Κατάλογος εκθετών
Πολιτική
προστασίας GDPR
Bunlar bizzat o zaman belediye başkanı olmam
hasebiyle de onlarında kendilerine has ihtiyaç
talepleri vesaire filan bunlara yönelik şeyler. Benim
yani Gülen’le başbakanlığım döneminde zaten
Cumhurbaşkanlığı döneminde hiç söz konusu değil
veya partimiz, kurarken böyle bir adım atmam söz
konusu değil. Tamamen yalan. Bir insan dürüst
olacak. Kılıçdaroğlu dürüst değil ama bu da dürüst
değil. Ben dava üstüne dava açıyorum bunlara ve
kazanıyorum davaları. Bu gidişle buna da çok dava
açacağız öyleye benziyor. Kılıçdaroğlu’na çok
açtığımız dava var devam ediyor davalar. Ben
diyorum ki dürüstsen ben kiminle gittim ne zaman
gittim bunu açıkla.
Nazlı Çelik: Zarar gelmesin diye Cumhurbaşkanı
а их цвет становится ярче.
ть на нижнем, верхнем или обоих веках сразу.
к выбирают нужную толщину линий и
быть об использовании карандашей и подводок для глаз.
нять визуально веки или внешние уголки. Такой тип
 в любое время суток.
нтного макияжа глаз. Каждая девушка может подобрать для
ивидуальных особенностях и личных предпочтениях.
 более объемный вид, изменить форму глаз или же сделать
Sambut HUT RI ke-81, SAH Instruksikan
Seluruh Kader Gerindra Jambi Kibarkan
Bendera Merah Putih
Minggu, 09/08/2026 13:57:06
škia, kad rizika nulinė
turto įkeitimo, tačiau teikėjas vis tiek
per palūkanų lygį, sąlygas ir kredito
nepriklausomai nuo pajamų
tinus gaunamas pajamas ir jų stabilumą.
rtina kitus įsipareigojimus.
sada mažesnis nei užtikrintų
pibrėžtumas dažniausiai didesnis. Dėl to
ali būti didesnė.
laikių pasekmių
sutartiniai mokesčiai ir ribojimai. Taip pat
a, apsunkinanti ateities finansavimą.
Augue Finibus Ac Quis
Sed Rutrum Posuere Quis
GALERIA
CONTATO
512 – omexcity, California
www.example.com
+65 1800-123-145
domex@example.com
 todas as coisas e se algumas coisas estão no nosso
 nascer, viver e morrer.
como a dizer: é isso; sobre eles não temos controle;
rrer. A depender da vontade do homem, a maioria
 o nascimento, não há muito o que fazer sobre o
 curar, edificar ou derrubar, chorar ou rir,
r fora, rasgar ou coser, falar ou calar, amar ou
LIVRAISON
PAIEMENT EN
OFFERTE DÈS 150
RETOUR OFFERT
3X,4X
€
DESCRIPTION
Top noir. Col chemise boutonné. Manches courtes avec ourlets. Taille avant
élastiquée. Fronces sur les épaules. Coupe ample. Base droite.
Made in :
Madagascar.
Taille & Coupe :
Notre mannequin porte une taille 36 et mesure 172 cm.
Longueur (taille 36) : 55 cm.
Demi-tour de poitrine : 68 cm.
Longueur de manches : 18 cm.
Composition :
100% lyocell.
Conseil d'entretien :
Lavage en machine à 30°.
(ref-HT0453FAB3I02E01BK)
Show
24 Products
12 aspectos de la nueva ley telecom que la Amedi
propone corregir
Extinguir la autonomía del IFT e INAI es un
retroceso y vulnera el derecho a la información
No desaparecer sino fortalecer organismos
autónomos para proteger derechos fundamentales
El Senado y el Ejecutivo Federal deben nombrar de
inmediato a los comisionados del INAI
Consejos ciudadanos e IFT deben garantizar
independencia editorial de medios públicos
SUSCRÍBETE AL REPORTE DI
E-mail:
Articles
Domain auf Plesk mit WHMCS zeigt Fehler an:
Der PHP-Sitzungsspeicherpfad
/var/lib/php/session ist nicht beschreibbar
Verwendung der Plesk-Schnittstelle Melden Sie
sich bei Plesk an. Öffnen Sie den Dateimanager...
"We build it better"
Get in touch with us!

------------------------------------------------------------

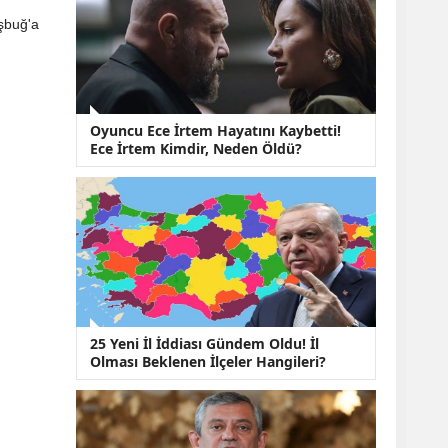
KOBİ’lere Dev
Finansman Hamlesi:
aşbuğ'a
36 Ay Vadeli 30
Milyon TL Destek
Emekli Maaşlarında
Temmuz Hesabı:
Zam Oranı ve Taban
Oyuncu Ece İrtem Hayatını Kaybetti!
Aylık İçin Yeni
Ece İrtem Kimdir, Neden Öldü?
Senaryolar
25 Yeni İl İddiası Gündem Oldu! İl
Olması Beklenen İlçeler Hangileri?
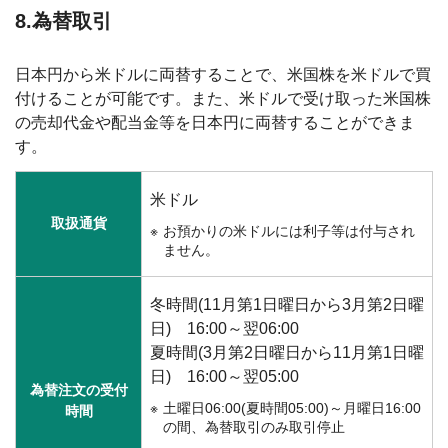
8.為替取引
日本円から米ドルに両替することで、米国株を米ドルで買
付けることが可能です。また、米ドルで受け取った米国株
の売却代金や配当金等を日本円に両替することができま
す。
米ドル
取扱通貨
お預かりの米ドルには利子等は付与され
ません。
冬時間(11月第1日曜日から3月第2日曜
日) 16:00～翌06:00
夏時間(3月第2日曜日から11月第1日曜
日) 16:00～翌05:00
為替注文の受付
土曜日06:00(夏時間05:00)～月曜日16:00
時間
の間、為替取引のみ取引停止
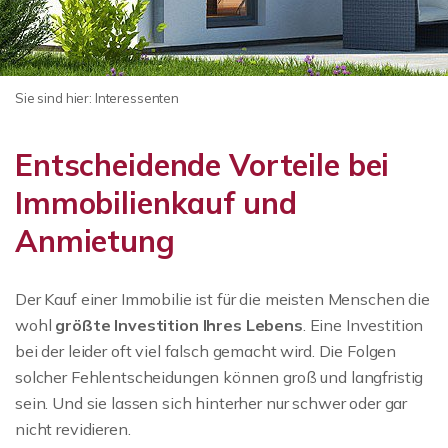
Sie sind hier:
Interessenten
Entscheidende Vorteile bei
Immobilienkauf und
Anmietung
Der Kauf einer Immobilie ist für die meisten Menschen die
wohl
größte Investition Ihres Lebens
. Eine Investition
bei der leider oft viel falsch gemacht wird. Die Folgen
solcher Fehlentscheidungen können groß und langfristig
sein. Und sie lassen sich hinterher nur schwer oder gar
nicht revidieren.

------------------------------------------------------------

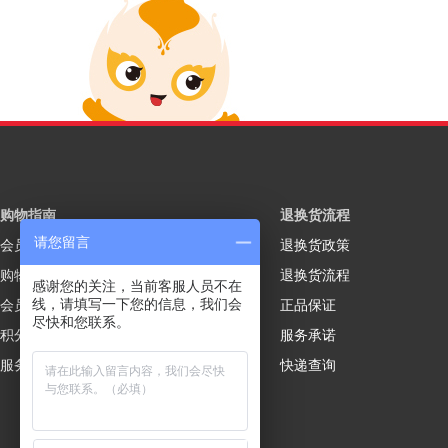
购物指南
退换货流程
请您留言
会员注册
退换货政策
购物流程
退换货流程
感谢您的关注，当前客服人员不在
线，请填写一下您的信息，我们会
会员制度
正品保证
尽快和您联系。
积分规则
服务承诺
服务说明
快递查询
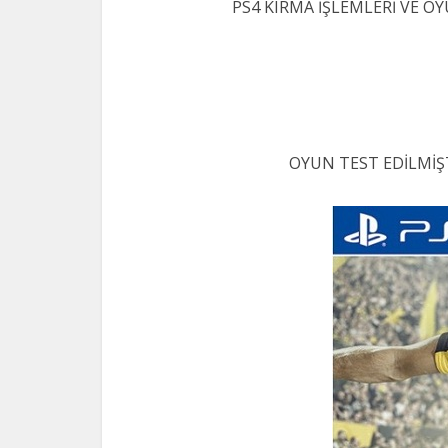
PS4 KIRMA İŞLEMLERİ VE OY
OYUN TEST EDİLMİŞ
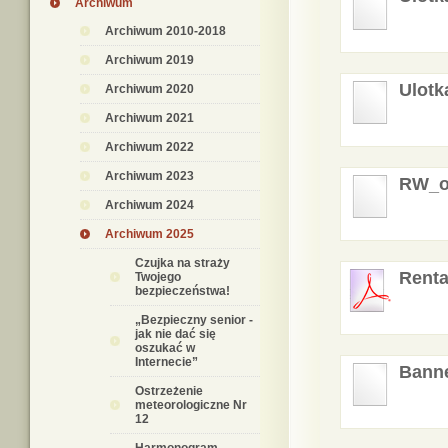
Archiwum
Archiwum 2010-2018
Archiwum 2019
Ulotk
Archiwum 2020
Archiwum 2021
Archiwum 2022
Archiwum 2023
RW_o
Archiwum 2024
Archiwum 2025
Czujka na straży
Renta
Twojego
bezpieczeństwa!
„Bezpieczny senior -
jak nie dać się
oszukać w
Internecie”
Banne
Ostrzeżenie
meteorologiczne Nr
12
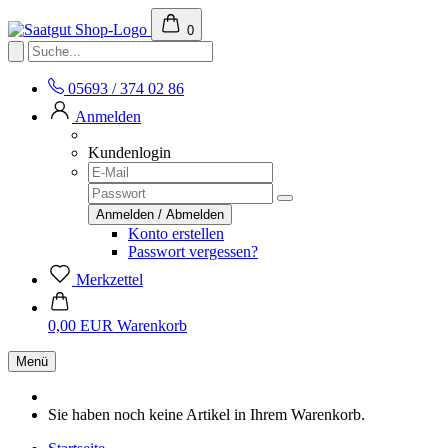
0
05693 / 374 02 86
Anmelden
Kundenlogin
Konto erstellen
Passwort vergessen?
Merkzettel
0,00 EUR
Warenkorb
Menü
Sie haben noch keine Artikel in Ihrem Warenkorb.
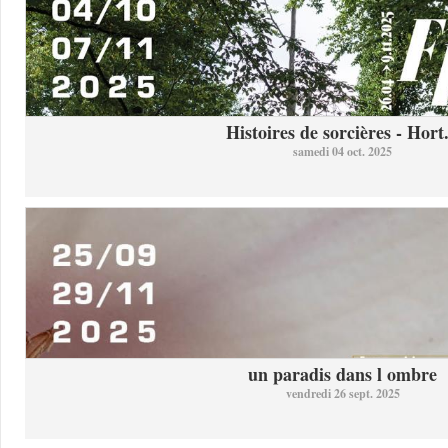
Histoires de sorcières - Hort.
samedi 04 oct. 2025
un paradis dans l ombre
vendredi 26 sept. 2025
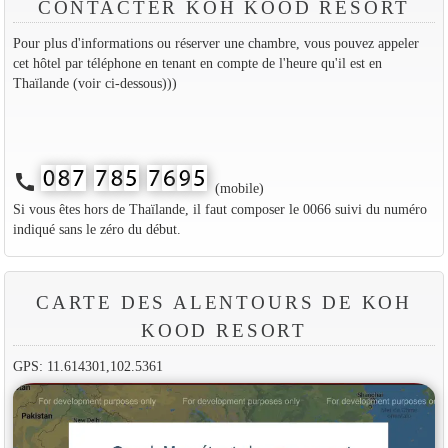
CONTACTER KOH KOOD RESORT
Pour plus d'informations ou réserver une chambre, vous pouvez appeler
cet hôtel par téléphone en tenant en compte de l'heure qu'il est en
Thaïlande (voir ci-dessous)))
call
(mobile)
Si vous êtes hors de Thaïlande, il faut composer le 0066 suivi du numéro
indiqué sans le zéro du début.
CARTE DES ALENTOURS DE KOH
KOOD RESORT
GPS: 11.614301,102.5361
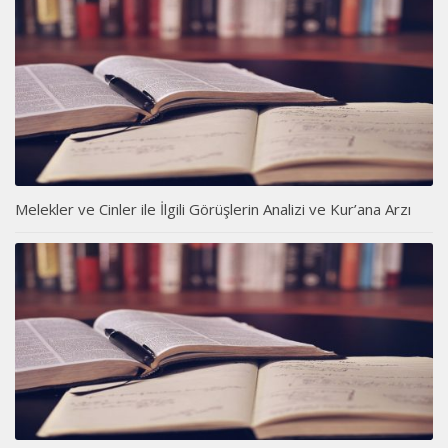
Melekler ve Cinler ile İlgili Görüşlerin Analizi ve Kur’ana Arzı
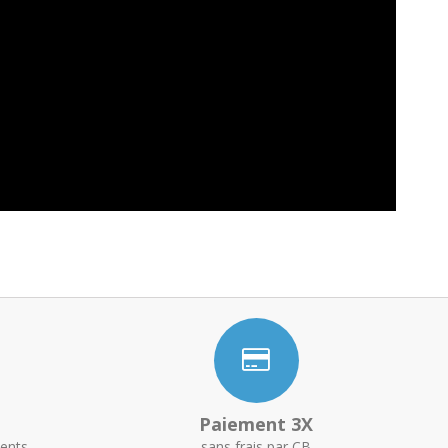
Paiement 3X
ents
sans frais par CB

------------------------------------------------------------

■ Aim of the task
Find the lines in the records above that hold the word "Plesk", and give only how many there are.

■ Answer to the exercise
3